本日7月3日は1837年に生田万の乱があった日。だもんで、今回は倒幕について書いていこう。
ただ、この出来事は知名度が低いから、生田万を「いくたまん」と、まるで新種の中華まんのように読んでしまう人も多いと思う。正しい読み方は「いくたよろず」で、大塩平八郎の乱があった1837年に彼も反乱を起こした。

 

江戸幕府をぶっ倒す、倒幕運動はいつからはじまったのか?

徳川慶喜が1867年に政権を朝廷に返す「大政奉還」をしたことで、江戸幕府が終わった。そして、翌年1868年に戊辰戦争が起こり、江戸城が新政府軍に明け渡され、幕府は完全消滅した。
この動きの中心にいたのは薩摩藩と長州藩。もともと敵同士だったこの2つの藩がタッグを組んだ1866年から、倒幕運動が本格化したので、倒幕運動の始まりは薩長同盟からだと考えていい。
ちなみに、1867年には朝廷から「徳川慶喜は『賊臣』である。これを討て!」という内容の討幕の密勅が薩摩藩と長州藩に下された。朝廷の支持を受けて、薩摩藩と長州藩の動きが加速する。
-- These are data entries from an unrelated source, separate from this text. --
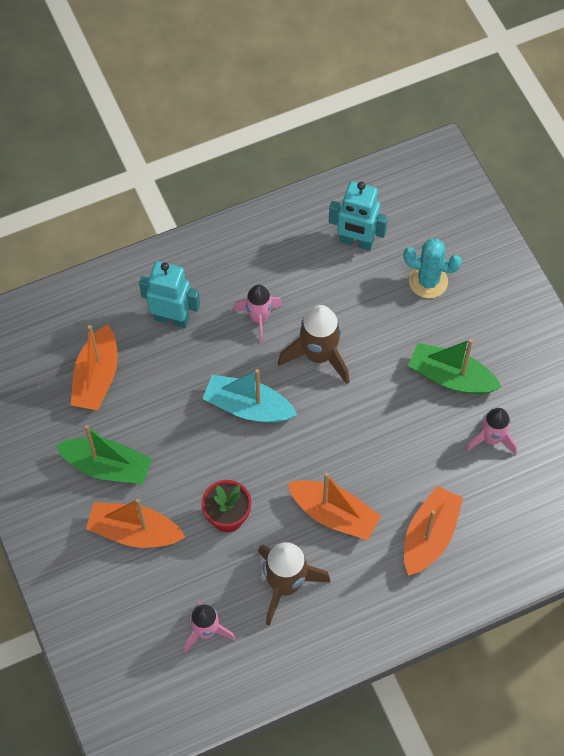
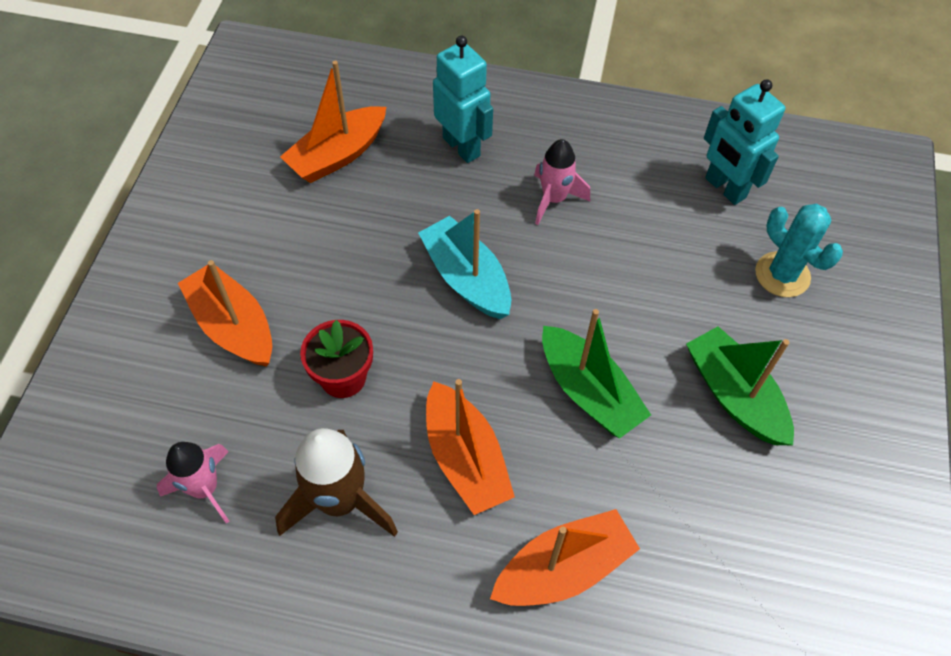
camera: 35 degrees right, 5 degrees down
(107, 466) = (268, 243): green boat -> green boat (589, 391)
(318, 355) = (590, 274): brown rocket -> none
(491, 439) = (736, 502): pink rocket -> none

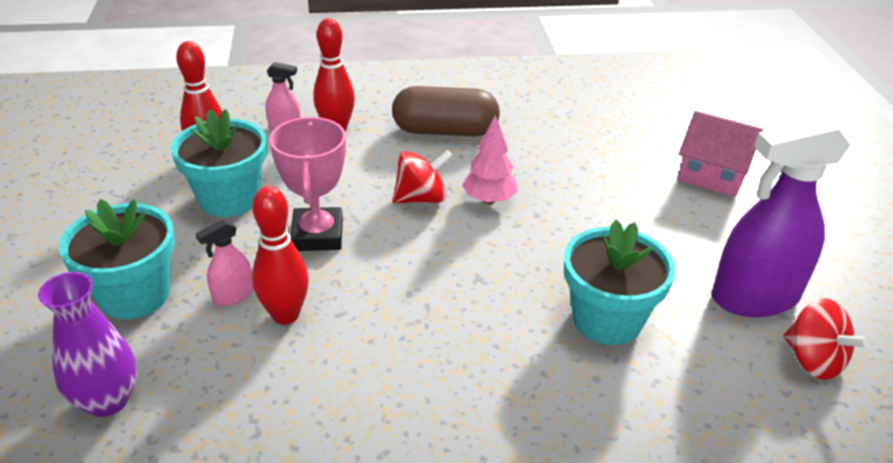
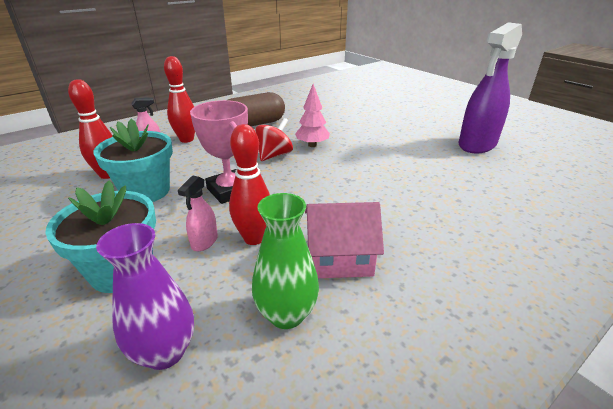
camera: 30 degrees left, 5 degrees down
(236, 421) = (286, 314): none -> green vase
(607, 319) = (431, 174): turquoise flower pot -> none
(712, 175) = (401, 108): pink house -> pink house (339, 258)
(813, 360) = (529, 159): red spinning top -> none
上記の流れの“起点”となったのは1853年のペリー来航で、開国を迫られた幕府は動揺し、力を失っていった。全体的に見て、倒幕のはじまりをこの時に求めてもいい。
さらに、その後の倒幕運動がスムーズに進んだ背景には、1837年の大塩平八郎の乱がある。これが倒幕の「遠因」になった。
この時、日本は天保の飢饉に見舞われ、食べ物が無くなって民衆は飢えに苦しみ、餓死者が続出。享保の大飢饉、天明の大飢饉、そして天保の飢饉は「江戸三大飢饉」と呼ばれ、大きな被害をもたらした。天保の飢饉が始まった1833年から5年間で、人口が125万人ほど減少したというデータもある。

 

天保の飢饉で保護を受ける被災者

 

民衆は飢餓地獄にいるのに、役所は救済に動かず、豪商たちは利益を求めて米を買い占めていた。
そんな中、大塩平八郎という正義感の強い漢(おとこ)が立ち上がる。彼は民衆を救うために仲間とともに、豪商の家に大砲を撃ち込んだり、幕府の奉行所と戦ったりした。
この乱は半日ほどで終わったが、日本に与えた衝撃は大きかった。
大塩平八郎はもともと幕府の役人だったため、農民の一揆とは性質がまったく異なる。江戸時代に武士が幕府に反乱を起こすのは、これが初めてだったかもしれない。しかも、場所は大阪だ。大阪は幕府が直接支配する天領(直轄地)で、そこで元役人が幕府の兵と銃撃戦をしたから、下は庶民から上は大名・幕府まで日本中が驚いた。

 

民衆が飢えに苦しむ一方で、役人や米商人は不正を働いて金儲けをしているーー。

そんな不正や不平等は別のところでもあり、熱い正義感に燃える人たちはそれを憎んでいた。彼らが大塩平八郎の思想や行動に影響を受け、各地で反乱が起こるようになった。そのその一つが、越後で国学者の生田万が貧しい人々を助けるために立ち上がり、代官所を襲った「生田万の乱」だ。
生田万は「大塩門弟」と名乗り、「奉天命誅国賊」の旗を掲げて庄屋や陣屋を襲撃したが、すぐに長岡藩の兵に鎮圧された。
大大塩平八郎の乱が呼び水となって、他にも大阪で山田屋大介を指導者とする「能勢騒動」が起こった。

大塩平八郎の意思を継いで、幕府の不正や腐敗に反抗する動きは各地で起こった。こうして日本で反幕の気運が高まっていき、それが30年後の倒幕へとつながった。先駆者や下準備という意味で、大塩平八郎や生田万の乱も倒幕運動のはじまりに入れていい(と思う)。